Segré. Le lycée Bourg-Chevreau accueille deux jeunes réfugiés ukrainiens

Maine et Loire 

14 mars 2022 à 16h52 - Modifié : 14 mars 2022 à 17h12 par Alexis Vellayoudom

Deux jeunes ukrainiens sont scolarisés dans le lycée Bourg-Chevreau, l'un d'eux est logé chez un professeur. Lycéens et professeurs font preuve de solidarité d'après le proviseur Damien Petit.

Lycée Bourg-Chevreau Segré_11 03 22_AVC
Le lycée Bourg-Chevreau met à disposition 20 places d'internat pour accueillir des réfugiés
Crédit: Alexis Vellayoudom

À Bourg-Chevreau, tout le lycée se mobilise pour l'accueil des réfugiés ukrainiens. Depuis une semaine, deux jeunes ukrainiens suivent des cours dans l'établissement. Élèves et professeurs se mettent au diapason pour venir en aide.

 

Des jeunes confiés par leurs mères

 

Cela fait déjà une semaine que Denys, 16 ans, est arrivé de Kiev, la capitale de l'Ukraine. Ce jeune ukrainien est venu en France avec sa maman. C'est grâce à une enseignante du lycée, d'origine ukrainienne et arrivée il y a 3 semaines que le jeune homme a pu être hébergé chez un professeur et accueilli dans l'établissement, "son papa combat à Kiev. Sa maman l'a déposée ici. Nous l'avons recueilli et elle est repartie", raconte Damien Petit, le proviseur du lycée Bourg-Chevreau. 

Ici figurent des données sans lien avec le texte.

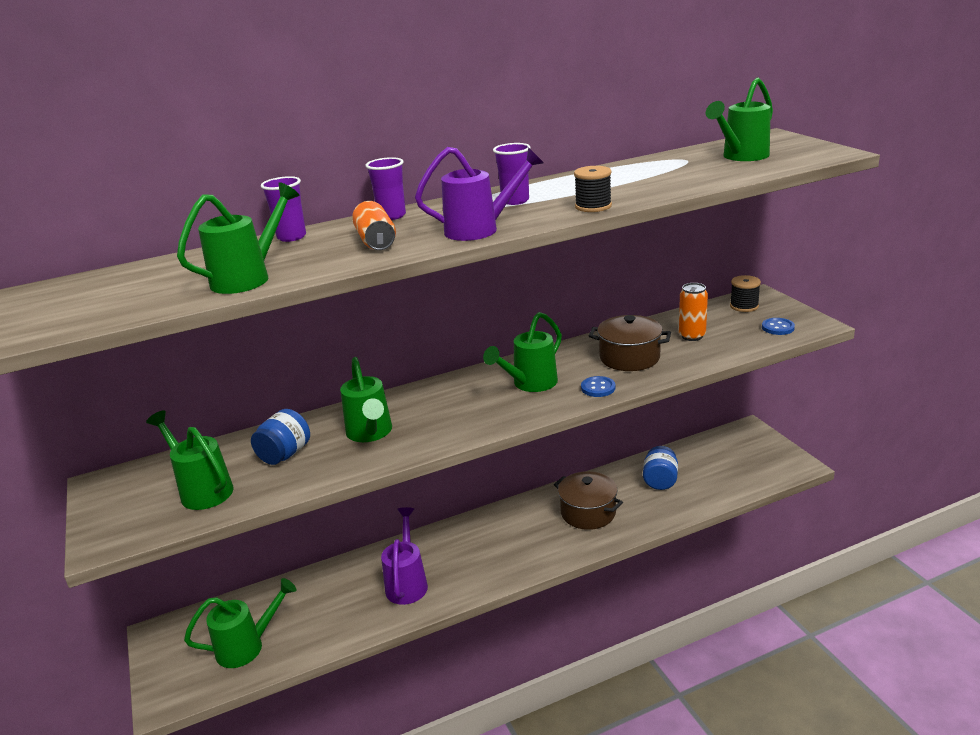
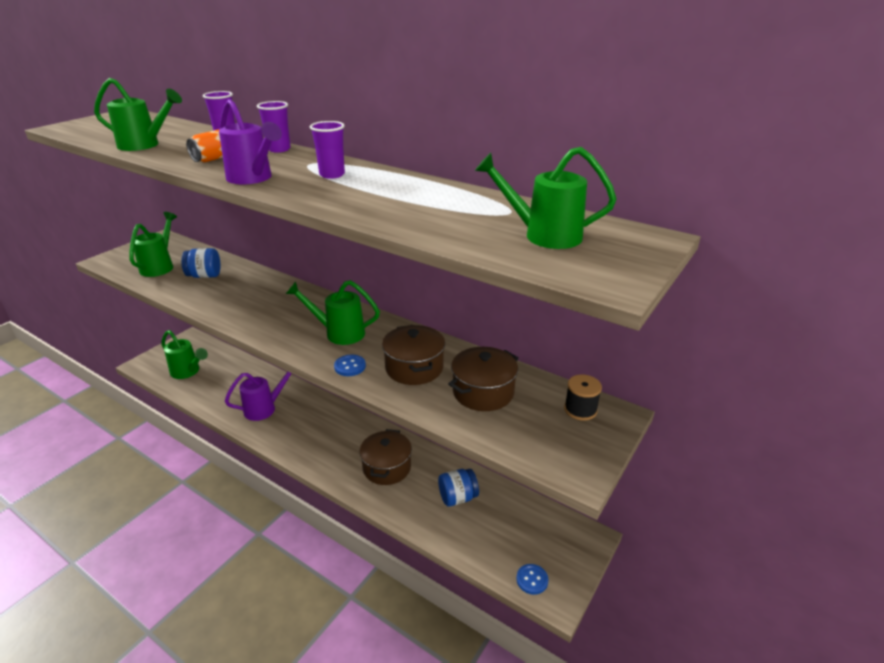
camera: 55 degrees right, 5 degrees up
(370, 433) = (239, 294): green watering can -> none
(593, 206) = (328, 202): black spool -> none
(692, 336) = (483, 392): orange can -> brown pot
(777, 327) = (547, 445): blue button -> blue button (532, 580)

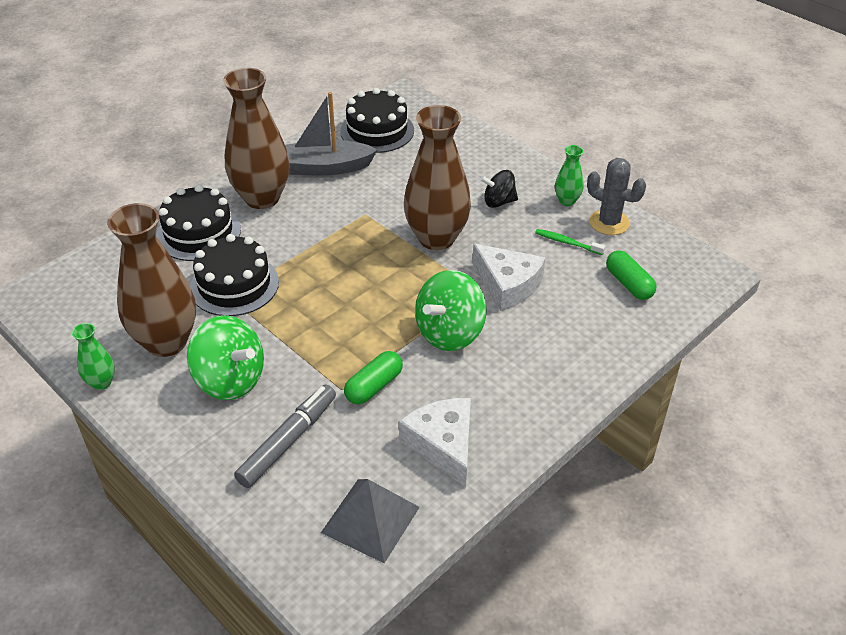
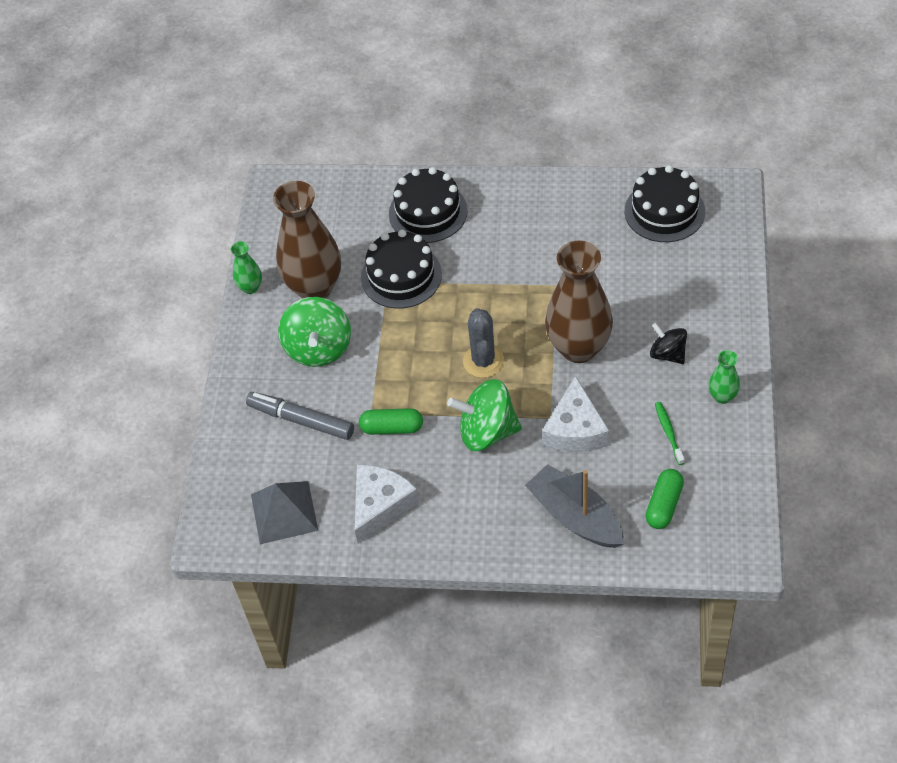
camera: 55 degrees right, 10 degrees up
(262, 198) = (503, 213): brown vase -> none
(288, 441) = (301, 420): grey marker -> grey marker turned 150 degrees counterclockwise
(324, 167) = (580, 218): grey boat -> grey boat (575, 516)
(609, 222) = (727, 443): grey cactus -> grey cactus (483, 361)

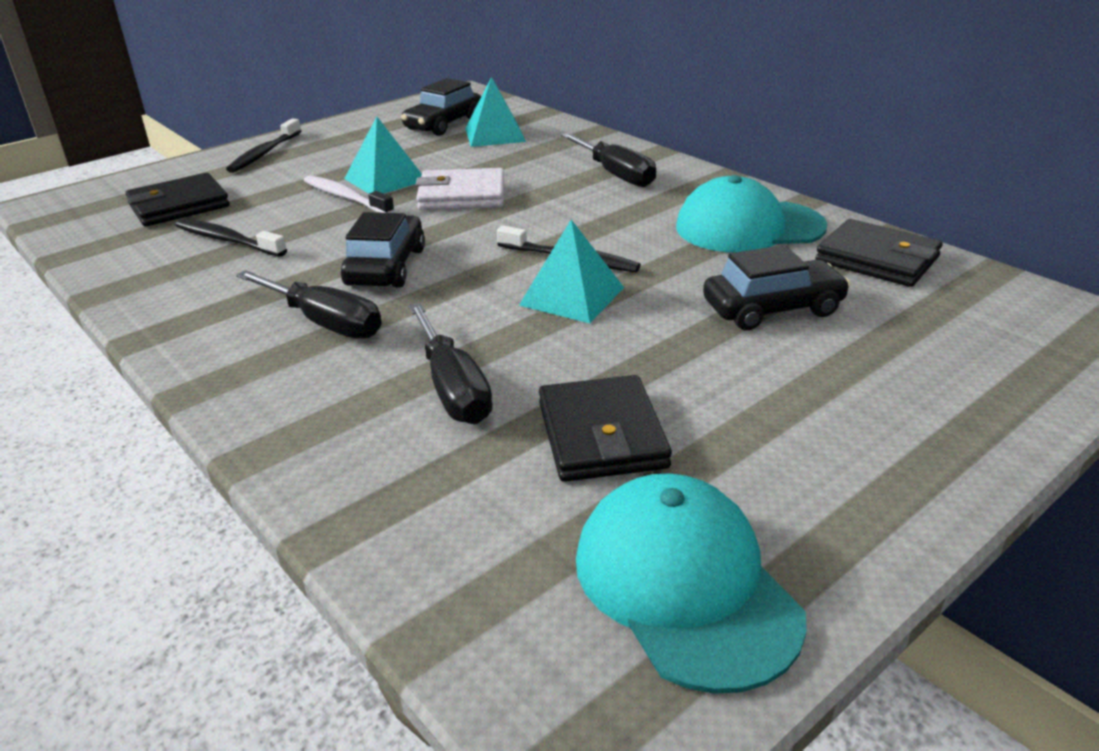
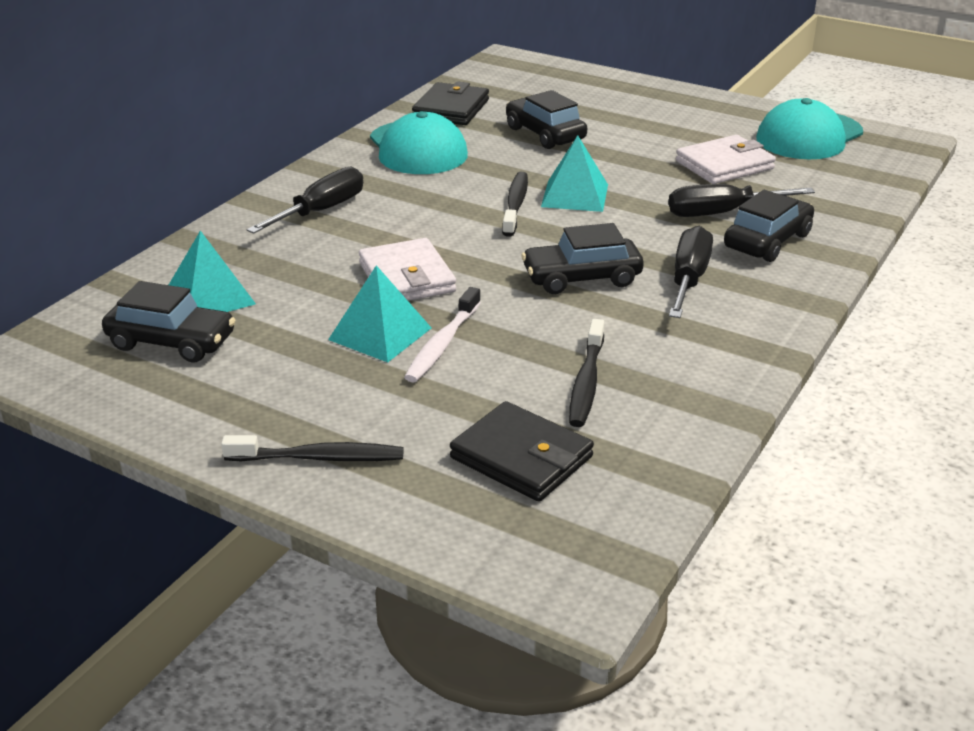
camera: 110 degrees left, 0 degrees up
(353, 401) = (767, 241): none -> black car
(452, 387) = (722, 213): black screwdriver -> black screwdriver turned 150 degrees counterclockwise
(602, 435) = (724, 165): black wallet -> white wallet

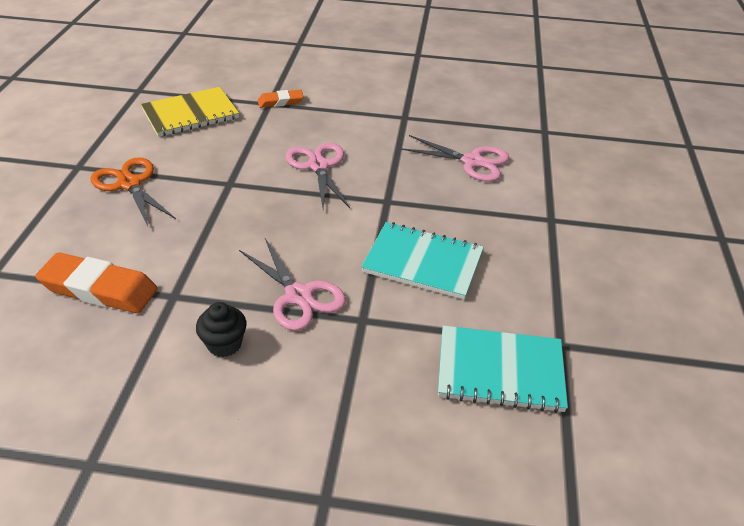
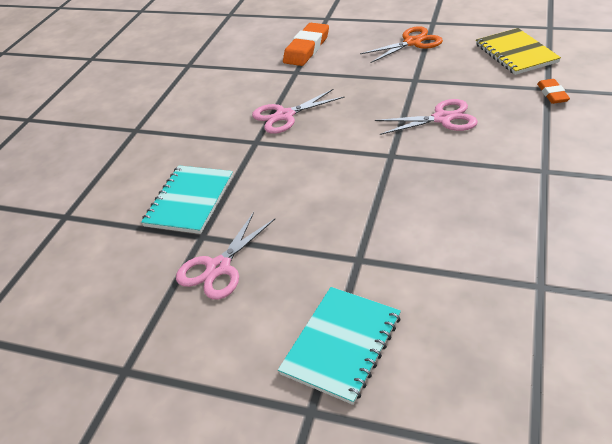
camera: 105 degrees right, 0 degrees up
(224, 344) = (250, 92): black cupcake -> none
(423, 262) = (308, 171): turquoise notebook -> turquoise notebook (342, 345)
(472, 161) = (460, 213): pink scissors -> pink scissors (219, 268)

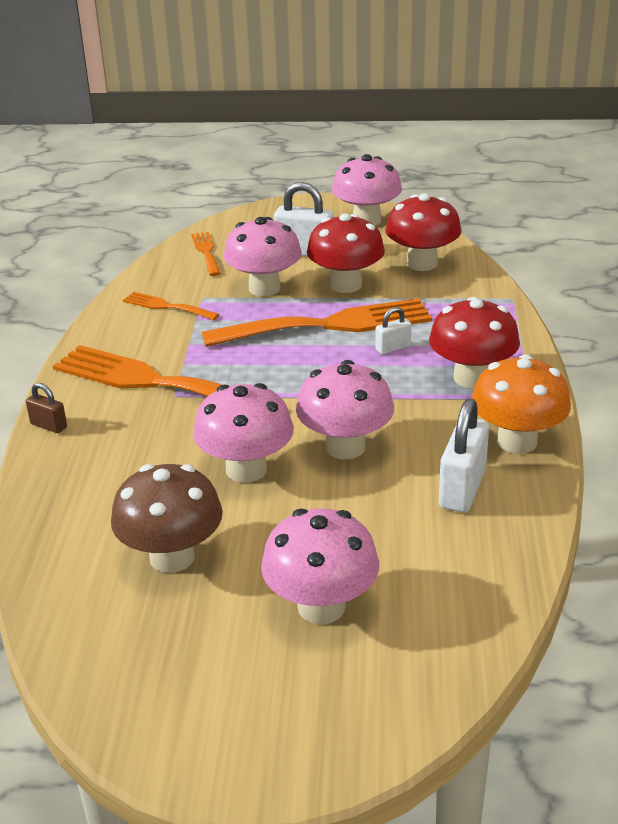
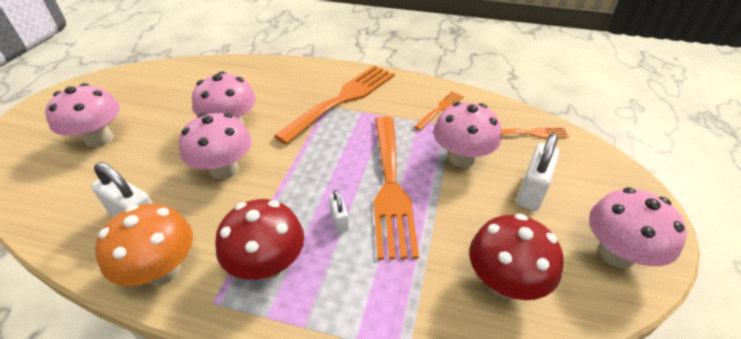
camera: 100 degrees right, 10 degrees up
(48, 426) = (317, 66): brown padlock -> none
(172, 557) = (180, 97): brown mushroom -> none
(346, 285) = (461, 209): red mushroom -> none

Ce lundi, un deuxième jeune a été accueilli avec toujours la même situation, des mères sont venues mettre leurs enfants à l'abri avant de retourner en Ukraine auprès de leurs maris pour aider leur pays, "il y a beaucoup de personnes qui sont très attachées à leur terre et donc qui veulent participer à la lutte pour libérer leur pays", analyse le proviseur.  

 

Le lycée Bourg-Chevreau accueille deux jeunes Ukrainiens
Crédit: Alexis Vellayoudom

 

Denys, est en 1ère STL. Il ne parle pas anglais, mais le directeur de l'établissement n'est pas inquiet sur son intégration : "pour nous ce qui était important, c'est à la fois qu'ils puissent être en sécurité, mais on ne peut pas les laisser à rien faire. D'une part, parce que tourner en rond, sans avoir de but, c'est particulièrement angoissant et gênant. Et d'autre part, parce qu'il faut qu'ils soient en lien avec d'autres jeunes. Qu'ils puissent échanger, acquérir la langue française, c'est pour cela qu'on a choisi de les scolariser [...] ils parlent très bien anglais. Et puis maintenant sur les téléphones, il y a des traducteurs intégrés et j'ai beaucoup de confiance dans la capacité de nos jeunes à communiquer". 

 

20 places d'internat mises à disposition

 

Chez les jeunes du lycée, la situation en Ukraine suscite beaucoup d'inquiétude d'après Damien Petit. Il ajoute : "il y a un certain nombre de professeurs qui toutes les semaines font un point pour expliquer, pour donner des éléments d'analyse et je trouve que c'est important auprès de nos jeunes". 

 

Damien Petit est surpris par l'élan de solidarité de ses lycéens et des enseignants
Crédit: Alexis Vellayoudom

 

Le directeur de l'établissement est aussi surpris par l'élan de solidarité de ses lycéens : "j'ai un groupe de 4 terminales qui dans le cadre de leur baccalauréat doivent monter un projet. Ils vont faire quelque chose en rapport avec l'Ukraine, comme des collectes". Damien Petit a déjà proposé à la municipalité de mettre à disposition 20 places d'internat pour de jeunes réfugiés ukrainiens, "il y a plusieurs professeurs qui m'ont dit si vous accueillez en internat et que vous avez besoin d'accueil de week-end, on est disponible", explique-t-il.  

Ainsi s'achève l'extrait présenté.